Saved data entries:

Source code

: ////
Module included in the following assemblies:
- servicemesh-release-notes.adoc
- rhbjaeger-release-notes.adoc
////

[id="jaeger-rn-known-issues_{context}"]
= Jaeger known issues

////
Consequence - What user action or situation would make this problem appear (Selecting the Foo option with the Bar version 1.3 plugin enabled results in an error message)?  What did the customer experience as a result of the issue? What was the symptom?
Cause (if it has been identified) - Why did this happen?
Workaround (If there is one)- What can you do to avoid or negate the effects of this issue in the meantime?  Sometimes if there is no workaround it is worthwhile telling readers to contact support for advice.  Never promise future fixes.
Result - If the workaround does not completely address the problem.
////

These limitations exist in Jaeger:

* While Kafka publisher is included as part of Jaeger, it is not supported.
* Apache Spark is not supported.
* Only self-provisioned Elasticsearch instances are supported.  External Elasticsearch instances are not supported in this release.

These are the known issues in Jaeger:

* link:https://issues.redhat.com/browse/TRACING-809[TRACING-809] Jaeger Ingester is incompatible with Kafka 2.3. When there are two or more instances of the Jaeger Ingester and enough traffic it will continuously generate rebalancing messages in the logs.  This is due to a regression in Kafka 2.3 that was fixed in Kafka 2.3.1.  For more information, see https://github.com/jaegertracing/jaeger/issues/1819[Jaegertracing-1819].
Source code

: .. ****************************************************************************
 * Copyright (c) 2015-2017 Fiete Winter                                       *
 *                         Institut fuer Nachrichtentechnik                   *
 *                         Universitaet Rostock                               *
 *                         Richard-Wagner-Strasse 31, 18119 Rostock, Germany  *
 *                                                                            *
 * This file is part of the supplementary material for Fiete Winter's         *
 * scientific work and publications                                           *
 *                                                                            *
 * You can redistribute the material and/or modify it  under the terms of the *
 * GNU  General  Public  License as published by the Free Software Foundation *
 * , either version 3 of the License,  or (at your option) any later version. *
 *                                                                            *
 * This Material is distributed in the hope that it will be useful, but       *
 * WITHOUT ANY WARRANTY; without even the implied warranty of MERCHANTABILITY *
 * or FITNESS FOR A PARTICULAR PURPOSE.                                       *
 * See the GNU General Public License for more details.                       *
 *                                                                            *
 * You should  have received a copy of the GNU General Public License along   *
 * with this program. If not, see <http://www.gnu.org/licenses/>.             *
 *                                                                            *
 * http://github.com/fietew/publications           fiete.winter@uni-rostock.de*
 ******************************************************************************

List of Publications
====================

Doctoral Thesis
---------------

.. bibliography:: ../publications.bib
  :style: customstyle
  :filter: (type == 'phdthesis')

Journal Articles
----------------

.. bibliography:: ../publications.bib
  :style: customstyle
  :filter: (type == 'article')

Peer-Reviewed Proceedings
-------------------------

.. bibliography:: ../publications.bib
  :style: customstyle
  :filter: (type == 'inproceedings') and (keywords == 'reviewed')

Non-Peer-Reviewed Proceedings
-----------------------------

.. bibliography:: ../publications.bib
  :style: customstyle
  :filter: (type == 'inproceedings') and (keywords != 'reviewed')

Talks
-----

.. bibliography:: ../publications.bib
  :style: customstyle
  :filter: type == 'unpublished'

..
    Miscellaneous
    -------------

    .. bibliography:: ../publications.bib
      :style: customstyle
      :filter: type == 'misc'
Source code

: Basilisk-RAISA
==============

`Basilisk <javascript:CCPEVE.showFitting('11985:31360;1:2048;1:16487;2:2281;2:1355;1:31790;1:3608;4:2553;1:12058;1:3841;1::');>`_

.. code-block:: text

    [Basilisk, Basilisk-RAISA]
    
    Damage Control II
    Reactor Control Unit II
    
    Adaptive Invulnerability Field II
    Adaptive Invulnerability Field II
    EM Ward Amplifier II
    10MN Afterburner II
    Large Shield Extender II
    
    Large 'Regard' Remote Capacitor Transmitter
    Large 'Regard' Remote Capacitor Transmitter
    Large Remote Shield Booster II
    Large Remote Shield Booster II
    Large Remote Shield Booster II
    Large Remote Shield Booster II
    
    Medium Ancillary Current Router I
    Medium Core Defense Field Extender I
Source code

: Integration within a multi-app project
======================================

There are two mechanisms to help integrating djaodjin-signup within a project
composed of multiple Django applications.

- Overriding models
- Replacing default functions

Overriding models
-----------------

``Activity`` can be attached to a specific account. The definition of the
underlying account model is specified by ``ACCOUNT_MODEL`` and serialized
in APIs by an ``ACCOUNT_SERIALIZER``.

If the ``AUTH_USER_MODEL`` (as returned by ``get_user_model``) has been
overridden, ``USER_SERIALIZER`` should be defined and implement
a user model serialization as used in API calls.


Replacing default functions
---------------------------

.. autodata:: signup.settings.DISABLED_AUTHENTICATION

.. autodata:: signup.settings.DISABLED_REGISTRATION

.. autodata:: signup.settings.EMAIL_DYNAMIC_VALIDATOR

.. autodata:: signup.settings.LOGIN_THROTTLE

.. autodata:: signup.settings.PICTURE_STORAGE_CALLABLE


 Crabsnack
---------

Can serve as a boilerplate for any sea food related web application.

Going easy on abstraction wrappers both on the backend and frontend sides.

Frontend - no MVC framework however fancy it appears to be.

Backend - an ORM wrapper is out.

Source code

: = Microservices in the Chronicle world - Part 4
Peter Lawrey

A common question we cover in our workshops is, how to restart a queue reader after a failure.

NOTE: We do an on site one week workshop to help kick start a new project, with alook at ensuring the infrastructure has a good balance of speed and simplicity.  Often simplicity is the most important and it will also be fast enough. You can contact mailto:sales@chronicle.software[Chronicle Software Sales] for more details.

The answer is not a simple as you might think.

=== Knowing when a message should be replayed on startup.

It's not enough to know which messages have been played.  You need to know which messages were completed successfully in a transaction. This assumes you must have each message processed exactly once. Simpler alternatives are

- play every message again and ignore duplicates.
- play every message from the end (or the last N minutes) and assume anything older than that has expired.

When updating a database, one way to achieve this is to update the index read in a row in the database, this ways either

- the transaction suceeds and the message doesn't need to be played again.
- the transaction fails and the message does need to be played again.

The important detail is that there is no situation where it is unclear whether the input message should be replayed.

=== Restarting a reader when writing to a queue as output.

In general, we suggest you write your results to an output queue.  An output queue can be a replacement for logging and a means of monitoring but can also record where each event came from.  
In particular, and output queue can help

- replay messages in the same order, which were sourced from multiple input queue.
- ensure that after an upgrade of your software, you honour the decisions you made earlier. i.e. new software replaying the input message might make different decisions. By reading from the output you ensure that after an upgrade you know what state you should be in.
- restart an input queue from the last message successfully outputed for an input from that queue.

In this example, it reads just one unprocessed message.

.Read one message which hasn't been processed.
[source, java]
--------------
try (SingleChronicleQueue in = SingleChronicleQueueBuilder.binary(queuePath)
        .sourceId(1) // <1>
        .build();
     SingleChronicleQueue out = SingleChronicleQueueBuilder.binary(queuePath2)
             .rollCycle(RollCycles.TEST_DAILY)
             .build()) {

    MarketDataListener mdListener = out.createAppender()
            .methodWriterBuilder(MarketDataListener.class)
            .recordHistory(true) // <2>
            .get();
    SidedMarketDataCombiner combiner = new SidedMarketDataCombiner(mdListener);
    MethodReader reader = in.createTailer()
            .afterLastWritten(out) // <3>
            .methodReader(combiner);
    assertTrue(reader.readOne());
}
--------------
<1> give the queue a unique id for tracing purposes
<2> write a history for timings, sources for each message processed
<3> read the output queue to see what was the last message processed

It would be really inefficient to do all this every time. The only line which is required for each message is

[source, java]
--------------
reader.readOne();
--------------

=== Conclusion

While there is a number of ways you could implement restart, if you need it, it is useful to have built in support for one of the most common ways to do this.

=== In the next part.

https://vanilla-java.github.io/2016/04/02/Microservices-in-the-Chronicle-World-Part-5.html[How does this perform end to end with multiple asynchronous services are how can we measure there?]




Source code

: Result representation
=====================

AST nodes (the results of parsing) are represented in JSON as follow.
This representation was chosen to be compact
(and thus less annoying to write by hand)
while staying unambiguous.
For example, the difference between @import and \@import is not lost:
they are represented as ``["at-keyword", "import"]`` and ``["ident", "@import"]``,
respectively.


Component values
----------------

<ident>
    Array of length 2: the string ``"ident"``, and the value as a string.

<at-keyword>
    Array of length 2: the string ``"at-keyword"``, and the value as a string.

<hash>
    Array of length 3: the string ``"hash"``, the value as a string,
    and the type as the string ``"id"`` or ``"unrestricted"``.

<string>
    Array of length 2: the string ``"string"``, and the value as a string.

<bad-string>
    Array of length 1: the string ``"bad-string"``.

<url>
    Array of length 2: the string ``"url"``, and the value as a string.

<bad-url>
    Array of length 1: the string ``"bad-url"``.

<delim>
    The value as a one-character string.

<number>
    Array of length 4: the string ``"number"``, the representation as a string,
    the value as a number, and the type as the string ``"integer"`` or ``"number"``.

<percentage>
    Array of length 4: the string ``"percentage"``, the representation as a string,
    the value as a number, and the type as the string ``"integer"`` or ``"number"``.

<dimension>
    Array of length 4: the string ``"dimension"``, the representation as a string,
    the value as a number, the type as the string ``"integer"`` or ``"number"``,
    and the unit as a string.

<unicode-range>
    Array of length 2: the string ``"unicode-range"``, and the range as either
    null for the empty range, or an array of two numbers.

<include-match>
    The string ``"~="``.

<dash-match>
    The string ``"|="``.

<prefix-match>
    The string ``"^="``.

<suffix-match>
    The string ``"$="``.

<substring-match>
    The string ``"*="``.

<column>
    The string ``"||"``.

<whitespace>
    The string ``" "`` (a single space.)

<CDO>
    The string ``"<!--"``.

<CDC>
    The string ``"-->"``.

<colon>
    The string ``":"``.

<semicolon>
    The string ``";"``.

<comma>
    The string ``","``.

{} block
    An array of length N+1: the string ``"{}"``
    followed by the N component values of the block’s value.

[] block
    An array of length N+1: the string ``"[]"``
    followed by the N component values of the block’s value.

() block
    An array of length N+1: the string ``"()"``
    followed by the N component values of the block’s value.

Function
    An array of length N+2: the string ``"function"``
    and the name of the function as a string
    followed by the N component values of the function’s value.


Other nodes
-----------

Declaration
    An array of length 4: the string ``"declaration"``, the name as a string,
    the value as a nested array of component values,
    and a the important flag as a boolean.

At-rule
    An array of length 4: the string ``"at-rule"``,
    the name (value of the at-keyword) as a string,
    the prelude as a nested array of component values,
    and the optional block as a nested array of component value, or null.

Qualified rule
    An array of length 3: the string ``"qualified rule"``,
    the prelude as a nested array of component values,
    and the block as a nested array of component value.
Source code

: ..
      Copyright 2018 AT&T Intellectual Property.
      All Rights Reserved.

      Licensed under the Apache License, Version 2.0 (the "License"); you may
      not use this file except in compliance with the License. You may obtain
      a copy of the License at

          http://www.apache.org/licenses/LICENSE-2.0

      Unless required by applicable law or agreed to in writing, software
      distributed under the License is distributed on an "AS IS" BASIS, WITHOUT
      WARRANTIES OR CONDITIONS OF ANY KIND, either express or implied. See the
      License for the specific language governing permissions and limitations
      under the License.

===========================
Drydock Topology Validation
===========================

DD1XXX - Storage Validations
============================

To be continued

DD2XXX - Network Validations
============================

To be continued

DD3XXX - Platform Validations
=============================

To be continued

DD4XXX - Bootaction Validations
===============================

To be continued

Directions for this task
Proceeding from the line containing "Large Shield Extender II" through the line containing "Can serve as", transcribe the lines above exactly, both end lines included.

Exercise output
    Large Shield Extender II
    
    Large 'Regard' Remote Capacitor Transmitter
    Large 'Regard' Remote Capacitor Transmitter
    Large Remote Shield Booster II
    Large Remote Shield Booster II
    Large Remote Shield Booster II
    Large Remote Shield Booster II
    
    Medium Ancillary Current Router I
    Medium Core Defense Field Extender I
Source code

: Integration within a multi-app project
======================================

There are two mechanisms to help integrating djaodjin-signup within a project
composed of multiple Django applications.

- Overriding models
- Replacing default functions

Overriding models
-----------------

``Activity`` can be attached to a specific account. The definition of the
underlying account model is specified by ``ACCOUNT_MODEL`` and serialized
in APIs by an ``ACCOUNT_SERIALIZER``.

If the ``AUTH_USER_MODEL`` (as returned by ``get_user_model``) has been
overridden, ``USER_SERIALIZER`` should be defined and implement
a user model serialization as used in API calls.


Replacing default functions
---------------------------

.. autodata:: signup.settings.DISABLED_AUTHENTICATION

.. autodata:: signup.settings.DISABLED_REGISTRATION

.. autodata:: signup.settings.EMAIL_DYNAMIC_VALIDATOR

.. autodata:: signup.settings.LOGIN_THROTTLE

.. autodata:: signup.settings.PICTURE_STORAGE_CALLABLE


 Crabsnack
---------

Can serve as a boilerplate for any sea food related web application.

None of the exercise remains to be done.